§ ASSIGNMENT
Transcribe the material verbatim, starting at its first line and stopping once the line containing "veren Yıldız Gelişim" has been given; no picture should appear.

§ RECORDS PROVIDED
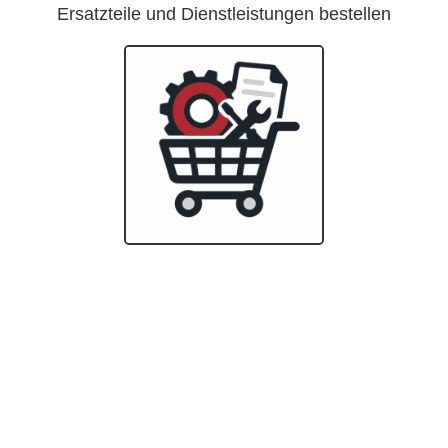
Ersatzteile und Dienstleistungen bestellen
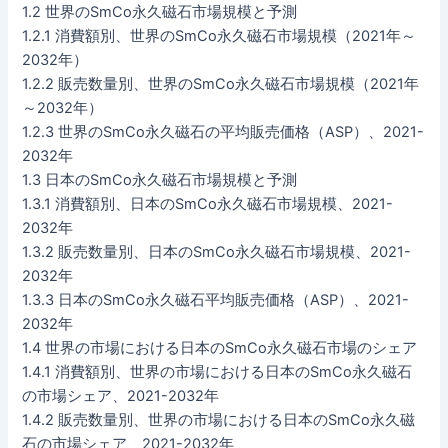
1.2 世界のSmCo永久磁石市場規模と予測
1.2.1 消費額別、世界のSmCo永久磁石市場規模（2021年～
2032年）
1.2.2 販売数量別、世界のSmCo永久磁石市場規模（2021年
～2032年）
1.2.3 世界のSmCo永久磁石の平均販売価格（ASP）、2021-
2032年
1.3 日本のSmCo永久磁石市場規模と予測
1.3.1 消費額別、日本のSmCo永久磁石市場規模、2021-
2032年
1.3.2 販売数量別、日本のSmCo永久磁石市場規模、2021-
2032年
1.3.3 日本のSmCo永久磁石平均販売価格（ASP）、2021-
2032年
1.4 世界の市場における日本のSmCo永久磁石市場のシェア
1.4.1 消費額別、世界の市場における日本のSmCo永久磁石
の市場シェア、2021-2032年
1.4.2 販売数量別、世界の市場における日本のSmCo永久磁
石の市場シェア、2021-2032年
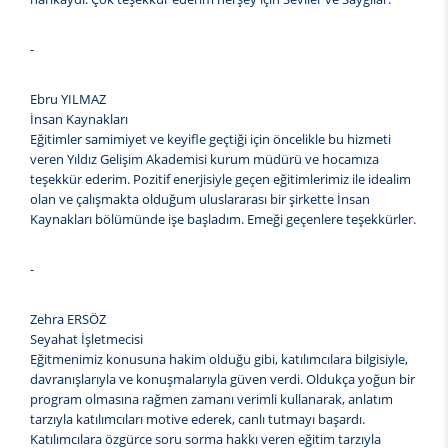
-
Ebru YILMAZ
İnsan Kaynakları
Eğitimler samimiyet ve keyifle geçtiği için öncelikle bu hizmeti
veren Yıldız Gelişim Akademisi kurum müdürü ve hocamıza
teşekkür ederim. Pozitif enerjisiyle geçen eğitimlerimiz ile idealim
olan ve çalışmakta olduğum uluslararası bir şirkette İnsan
Kaynakları bölümünde işe başladım. Emeği geçenlere teşekkürler.
-
Zehra ERSÖZ
Seyahat İşletmecisi
Eğitmenimiz konusuna hakim olduğu gibi, katılımcılara bilgisiyle,
davranışlarıyla ve konuşmalarıyla güven verdi. Oldukça yoğun bir
program olmasına rağmen zamanı verimli kullanarak, anlatım
tarzıyla katılımcıları motive ederek, canlı tutmayı başardı.
Katılımcılara özgürce soru sorma hakkı veren eğitim tarzıyla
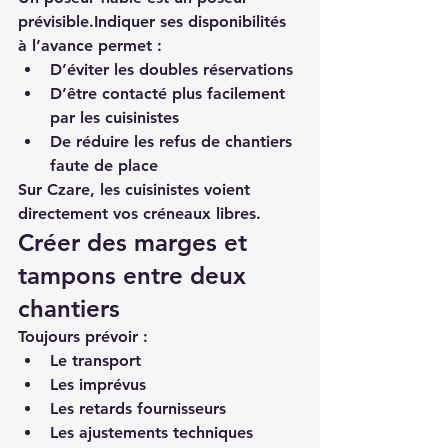
prévisible.Indiquer ses disponibilités 
à l’avance permet :
D’éviter les doubles réservations
D’être contacté plus facilement 
par les cuisinistes
De réduire les refus de chantiers 
faute de place
Sur Czare, les cuisinistes voient 
directement vos créneaux libres.
Créer des marges et 
tampons entre deux 
chantiers
Toujours prévoir :
Le transport
Les imprévus
Les retards fournisseurs
Les ajustements techniques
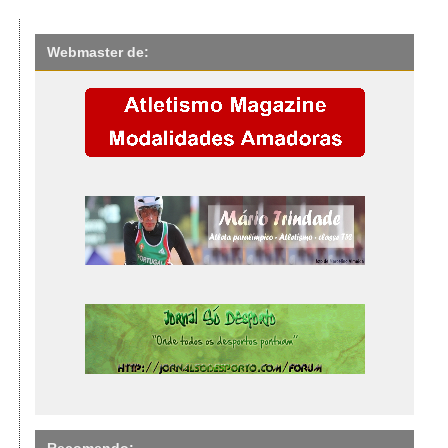
Webmaster de:
Recomendo:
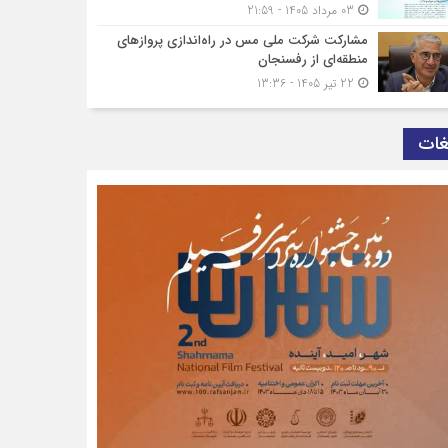
03 مرداد 1405 - 21:59
مشارکت شرکت ملی مس در راه‌اندازی پروازهای
منطقه‌ای از رفسنجان
22 تیر 1405 - 13:36
غات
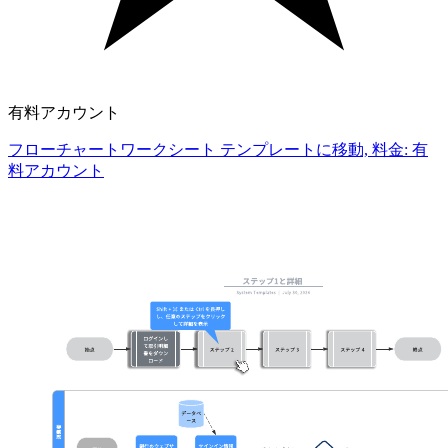
有料アカウント
フローチャートワークシート テンプレートに移動, 料金: 有
料アカウント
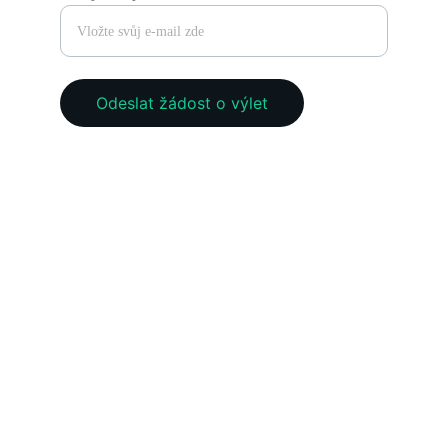
Odeslat žádost o výlet
KONTAKT
+420123456789
PODPORA
PAGUSA s.ro.
Zlín, Czechia
IČO 221 96 480
Kontakty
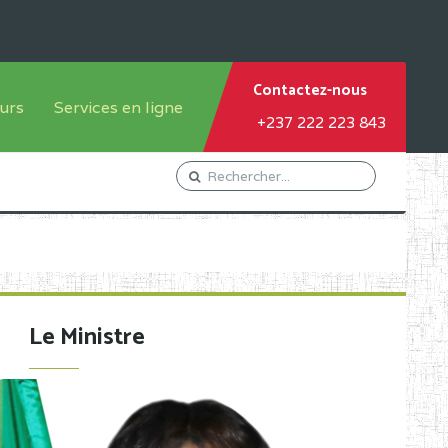
Contactez-nous
urs
Services en ligne
+237 222 223 843
tème francophone
Orientation Conseil
tème anglophone
Gestion du Personnel
Gestion du matricule des
élèves
les
Demande d'actes certificatifs
Le Ministre
Demande de subvention
Acceder au Mail pro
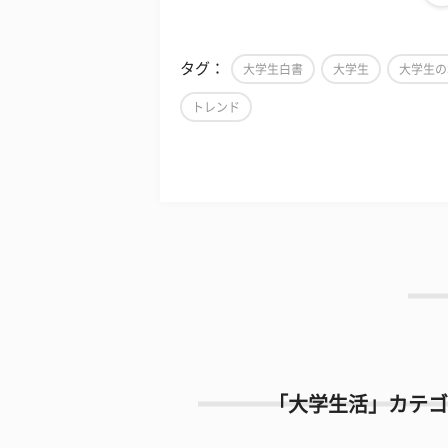
タグ：
大学生白書
大学生
大学生の
トレンド
「大学生活」カテゴ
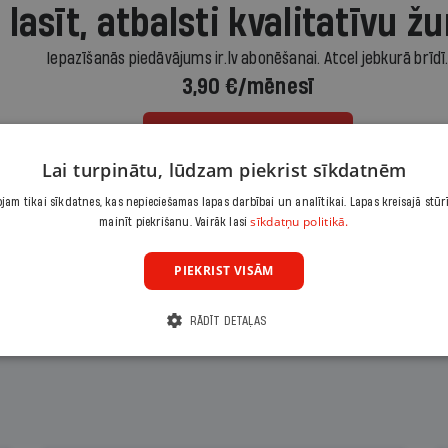
 lasīt, atbalsti kvalitatīvu žu
Iepazīšanās piedāvājums ir.lv abonēšanai. Atcel jebkurā brīdī
3,90 €/mēnesī
Abonēt
Lai turpinātu, lūdzam piekrist sīkdatnēm
Citas abonēšanas iespējas meklē šeit
am tikai sīkdatnes, kas nepieciešamas lapas darbībai un analītikai. Lapas kreisajā stūr
sīkdatņu politikā.
mainīt piekrišanu. Vairāk lasi
PIEKRIST VISĀM
RĀDĪT DETAĻAS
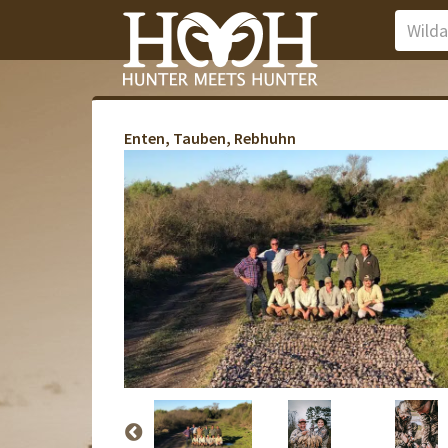
Enten, Tauben, Rebhuhn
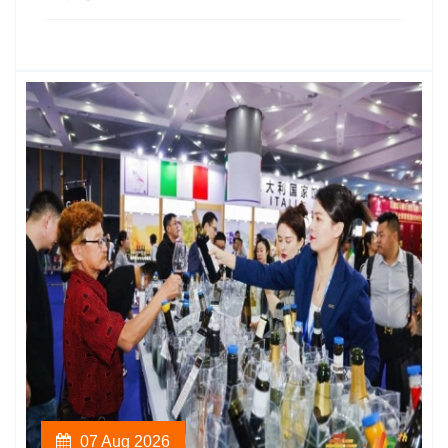
07 Aug 2026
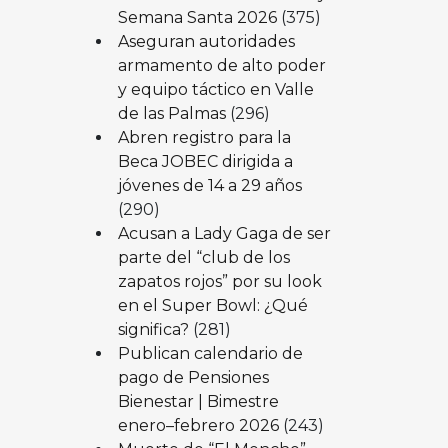
Semana Santa 2026
(375)
Aseguran autoridades
armamento de alto poder
y equipo táctico en Valle
de las Palmas
(296)
Abren registro para la
Beca JOBEC dirigida a
jóvenes de 14 a 29 años
(290)
Acusan a Lady Gaga de ser
parte del “club de los
zapatos rojos” por su look
en el Super Bowl: ¿Qué
significa?
(281)
Publican calendario de
pago de Pensiones
Bienestar | Bimestre
enero–febrero 2026
(243)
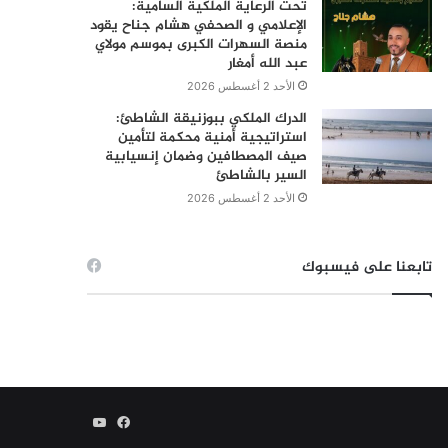
تحت الرعاية الملكية السامية:
الإعلامي و الصحفي هشام جناح يقود
منصة السهرات الكبرى بموسم مولاي
عبد الله أمغار
الأحد 2 أغسطس 2026
الدرك الملكي ببوزنيقة الشاطئ:
استراتيجية أمنية محكمة لتأمين
صيف المصطافين وضمان إنسيابية
السير بالشاطئ
الأحد 2 أغسطس 2026
تابعنا على فيسبوك
فيسبوك
يوتيوب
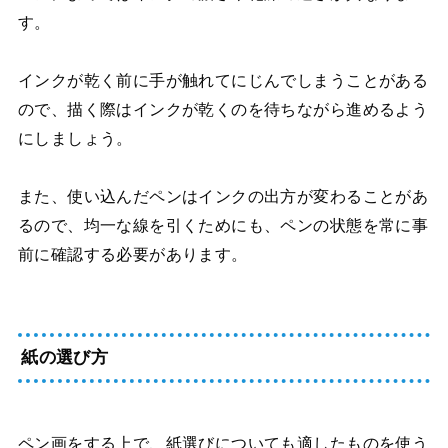
す。
インクが乾く前に手が触れてにじんでしまうことがある
ので、描く際はインクが乾くのを待ちながら進めるよう
にしましょう。
また、使い込んだペンはインクの出方が変わることがあ
るので、均一な線を引くためにも、ペンの状態を常に事
前に確認する必要があります。
紙の選び方
ペン画をする上で、紙選びについても適したものを使う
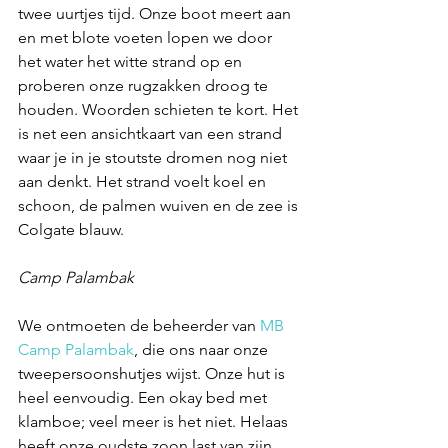
twee uurtjes tijd. Onze boot meert aan 
en met blote voeten lopen we door 
het water het witte strand op en 
proberen onze rugzakken droog te 
houden. Woorden schieten te kort. Het 
is net een ansichtkaart van een strand 
waar je in je stoutste dromen nog niet 
aan denkt. Het strand voelt koel en 
schoon, de palmen wuiven en de zee is 
Colgate blauw.  
Camp Palambak
We ontmoeten de beheerder van 
MB 
Camp Palambak
, die ons naar onze 
tweepersoonshutjes wijst. Onze hut is 
heel eenvoudig. Een okay bed met 
klamboe; veel meer is het niet. Helaas 
heeft onze oudste zoon last van zijn 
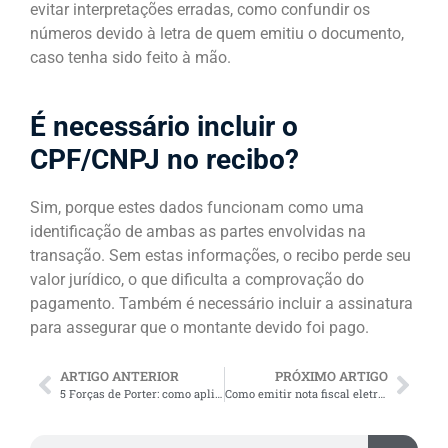
evitar interpretações erradas, como confundir os
números devido à letra de quem emitiu o documento,
caso tenha sido feito à mão.
É necessário incluir o
CPF/CNPJ no recibo?
Sim, porque estes dados funcionam como uma
identificação de ambas as partes envolvidas na
transação. Sem estas informações, o recibo perde seu
valor jurídico, o que dificulta a comprovação do
pagamento. Também é necessário incluir a assinatura
para assegurar que o montante devido foi pago.
ARTIGO ANTERIOR
PRÓXIMO ARTIGO
5 Forças de Porter: como aplicar o modelo na sua empresa?
Como emitir nota fiscal eletrônica? Obrigações e tipos de NF-e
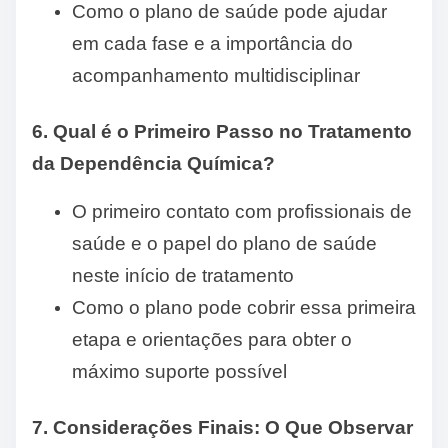
Como o plano de saúde pode ajudar
em cada fase e a importância do
acompanhamento multidisciplinar
6. Qual é o Primeiro Passo no Tratamento
da Dependência Química?
O primeiro contato com profissionais de
saúde e o papel do plano de saúde
neste início de tratamento
Como o plano pode cobrir essa primeira
etapa e orientações para obter o
máximo suporte possível
7. Considerações Finais: O Que Observar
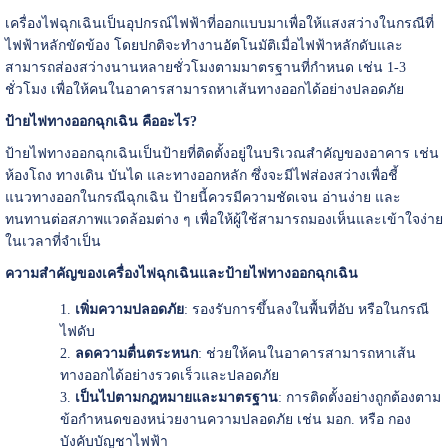
เครื่องไฟฉุกเฉินเป็นอุปกรณ์ไฟฟ้าที่ออกแบบมาเพื่อให้แสงสว่างในกรณีที่
ไฟฟ้าหลักขัดข้อง โดยปกติจะทำงานอัตโนมัติเมื่อไฟฟ้าหลักดับและ
สามารถส่องสว่างนานหลายชั่วโมงตามมาตรฐานที่กำหนด เช่น 1-3
ชั่วโมง เพื่อให้คนในอาคารสามารถหาเส้นทางออกได้อย่างปลอดภัย
ป้ายไฟทางออกฉุกเฉิน คืออะไร?
ป้ายไฟทางออกฉุกเฉินเป็นป้ายที่ติดตั้งอยู่ในบริเวณสำคัญของอาคาร เช่น
ห้องโถง ทางเดิน บันได และทางออกหลัก ซึ่งจะมีไฟส่องสว่างเพื่อชี้
แนวทางออกในกรณีฉุกเฉิน ป้ายนี้ควรมีความชัดเจน อ่านง่าย และ
ทนทานต่อสภาพแวดล้อมต่าง ๆ เพื่อให้ผู้ใช้สามารถมองเห็นและเข้าใจง่าย
ในเวลาที่จำเป็น
ความสำคัญของเครื่องไฟฉุกเฉินและป้ายไฟทางออกฉุกเฉิน
เพิ่มความปลอดภัย
: รองรับการขึ้นลงในพื้นที่อับ หรือในกรณี
ไฟดับ
ลดความตื่นตระหนก
: ช่วยให้คนในอาคารสามารถหาเส้น
ทางออกได้อย่างรวดเร็วและปลอดภัย
เป็นไปตามกฎหมายและมาตรฐาน
: การติดตั้งอย่างถูกต้องตาม
ข้อกำหนดของหน่วยงานความปลอดภัย เช่น มอก. หรือ กอง
บังคับบัญชาไฟฟ้า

§ RESPONSE TO THE TASK
Ersatzteile und Dienstleistungen bestellen
1.2 世界のSmCo永久磁石市場規模と予測
1.2.1 消費額別、世界のSmCo永久磁石市場規模（2021年～
2032年）
1.2.2 販売数量別、世界のSmCo永久磁石市場規模（2021年
～2032年）
1.2.3 世界のSmCo永久磁石の平均販売価格（ASP）、2021-
2032年
1.3 日本のSmCo永久磁石市場規模と予測
1.3.1 消費額別、日本のSmCo永久磁石市場規模、2021-
2032年
1.3.2 販売数量別、日本のSmCo永久磁石市場規模、2021-
2032年
1.3.3 日本のSmCo永久磁石平均販売価格（ASP）、2021-
2032年
1.4 世界の市場における日本のSmCo永久磁石市場のシェア
1.4.1 消費額別、世界の市場における日本のSmCo永久磁石
の市場シェア、2021-2032年
1.4.2 販売数量別、世界の市場における日本のSmCo永久磁
石の市場シェア、2021-2032年
-
Ebru YILMAZ
İnsan Kaynakları
Eğitimler samimiyet ve keyifle geçtiği için öncelikle bu hizmeti
veren Yıldız Gelişim Akademisi kurum müdürü ve hocamıza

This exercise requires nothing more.